A messaging security gateway is a firewall for your e-mail. Scanning both inbound and outbound e-mail, a messaging security gateway applies all of the e-mail-specific protections you need to do business in a spam, virus, and malware-laden world. At a minimum, messaging security gateways include four separate security protection features: spam filtering, virus and malware blocking, content filtering, and message archiving.
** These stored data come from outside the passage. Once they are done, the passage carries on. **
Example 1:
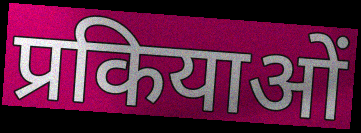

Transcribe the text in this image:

प्रकियाओं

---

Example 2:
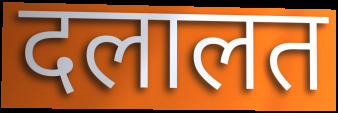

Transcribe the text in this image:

दलालत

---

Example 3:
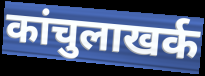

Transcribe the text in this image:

कांचुलाखर्क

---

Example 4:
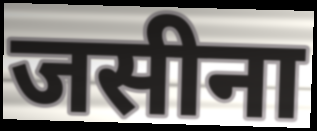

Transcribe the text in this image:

जसीना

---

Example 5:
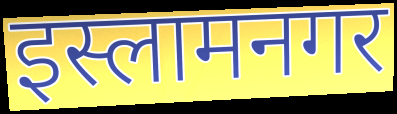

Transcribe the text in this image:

इस्लामनगर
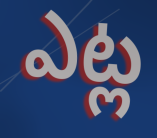
ఎట్ల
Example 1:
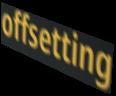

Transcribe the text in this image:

offsetting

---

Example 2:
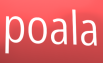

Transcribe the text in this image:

poala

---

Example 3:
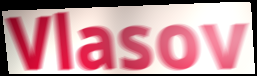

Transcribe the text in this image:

Vlasov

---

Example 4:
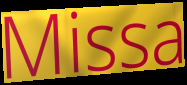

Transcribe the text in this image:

Missa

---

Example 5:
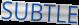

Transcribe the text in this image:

SUBTLE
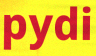
pydi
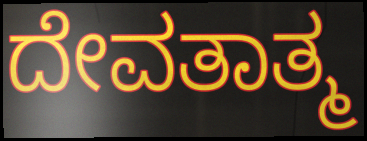
ದೇವತಾತ್ಮ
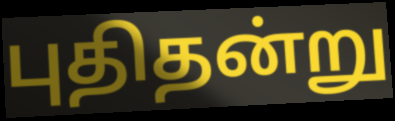
புதிதன்று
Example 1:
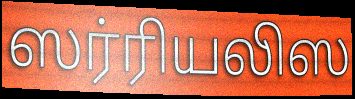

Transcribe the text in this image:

ஸர்ரியலிஸ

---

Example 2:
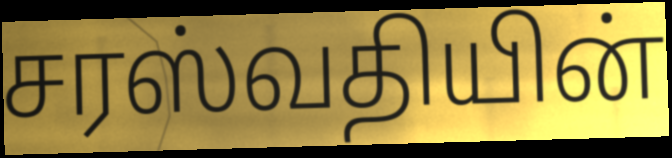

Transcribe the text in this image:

சரஸ்வதியின்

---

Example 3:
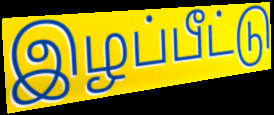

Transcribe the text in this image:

இழப்பீட்டு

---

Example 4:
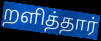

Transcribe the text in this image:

றளித்தார்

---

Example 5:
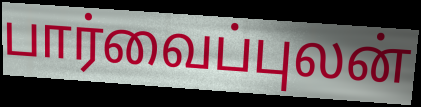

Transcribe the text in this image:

பார்வைப்புலன்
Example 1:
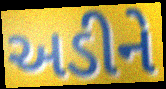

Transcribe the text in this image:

અડીને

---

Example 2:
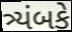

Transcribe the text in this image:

ત્ર્યંબકે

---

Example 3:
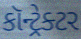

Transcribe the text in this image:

કૉન્ટ્રેક્ટર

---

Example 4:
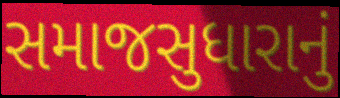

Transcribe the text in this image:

સમાજસુધારાનું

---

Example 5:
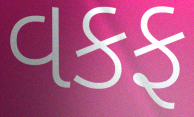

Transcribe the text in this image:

વકફ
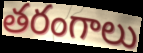
తరంగాలు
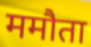
ममौता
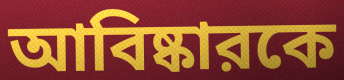
আবিষ্কারকে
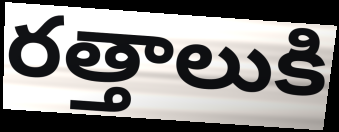
రత్తాలుకి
Spam filtering is the most visible feature of a messaging security gateway, and the one that draws the most kudos, and complaints, from end users. Basic spam filtering usually includes some prefiltering technology based on IP reputation (sometimes called a RBL, from the first attempts to solve this problem with IP routing, "realtime black hole" list), to block traffic from known spammers and keep load levels reasonable. Spam features in security gateways vary, but often include multiple verdicts (such as "definitely spam" and "probably spam") to help reduce the impact of false positives as well as individual quarantine systems for users to retrieve incorrectly marked e-mail.
Virus and malware blocking are no less important, since about 1% of all e-mail is virus-infected, but gets much less attention than anti-spam features. Messaging security gateways normally block malware-infected e-mail without too much fanfare.
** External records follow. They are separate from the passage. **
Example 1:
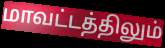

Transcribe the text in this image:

மாவட்டத்திலும்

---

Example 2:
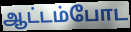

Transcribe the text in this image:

ஆட்டம்போட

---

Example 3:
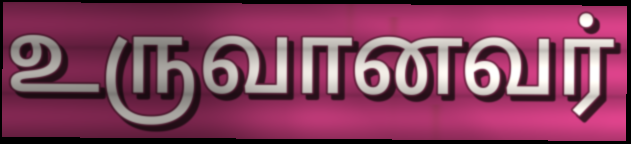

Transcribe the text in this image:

உருவானவர்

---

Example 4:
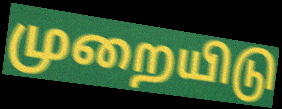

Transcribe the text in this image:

முறையிடு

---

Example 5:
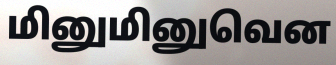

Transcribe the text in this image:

மினுமினுவென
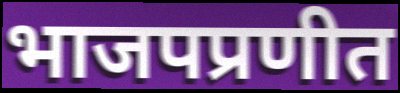
भाजपप्रणीत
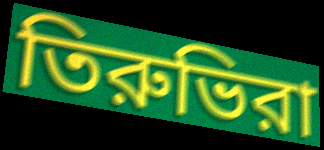
তিরুভিরা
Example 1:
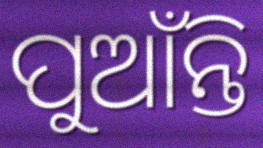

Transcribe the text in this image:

ପୁଆଁନ୍ତି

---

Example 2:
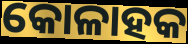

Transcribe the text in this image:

କୋଳାହକ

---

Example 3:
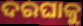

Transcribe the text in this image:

ଦରଘାକୁ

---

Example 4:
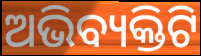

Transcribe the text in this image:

ଅଭିବ୍ୟକ୍ତିଟି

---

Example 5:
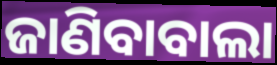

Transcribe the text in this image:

ଜାଣିବାବାଲା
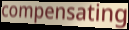
compensating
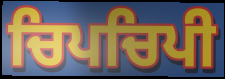
ਚਿਪਚਿਪੀ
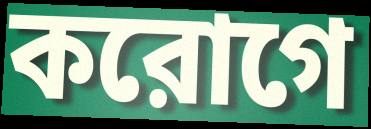
করোগে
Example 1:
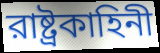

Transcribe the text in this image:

রাষ্ট্রকাহিনী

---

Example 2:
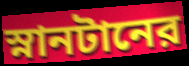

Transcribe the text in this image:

স্নানটানের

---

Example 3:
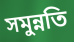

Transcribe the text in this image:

সমুন্নতি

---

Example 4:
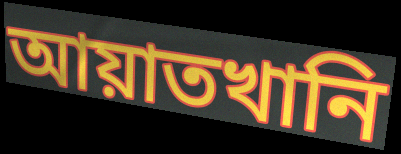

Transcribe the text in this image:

Most businesses today are also in need of content filtering and archiving features, so messaging security gateways are moving to provide these services as well. Content filtering is typically done on outbound mail, looking for information either intentionally or accidentally being sent to the Internet outside of policy. Occasionally, content filtering is also used to look for inappropriate content being sent into an organization. Message archiving features sitting at the gateway level are being touted as a way to assist in compliance and e-discovery efforts, but may not fit the bill because the gateway only sees Internet-bound e-mail. Most enterprises will find that archiving must be done at the actual e-mail server to catch internal as well as external e-mail.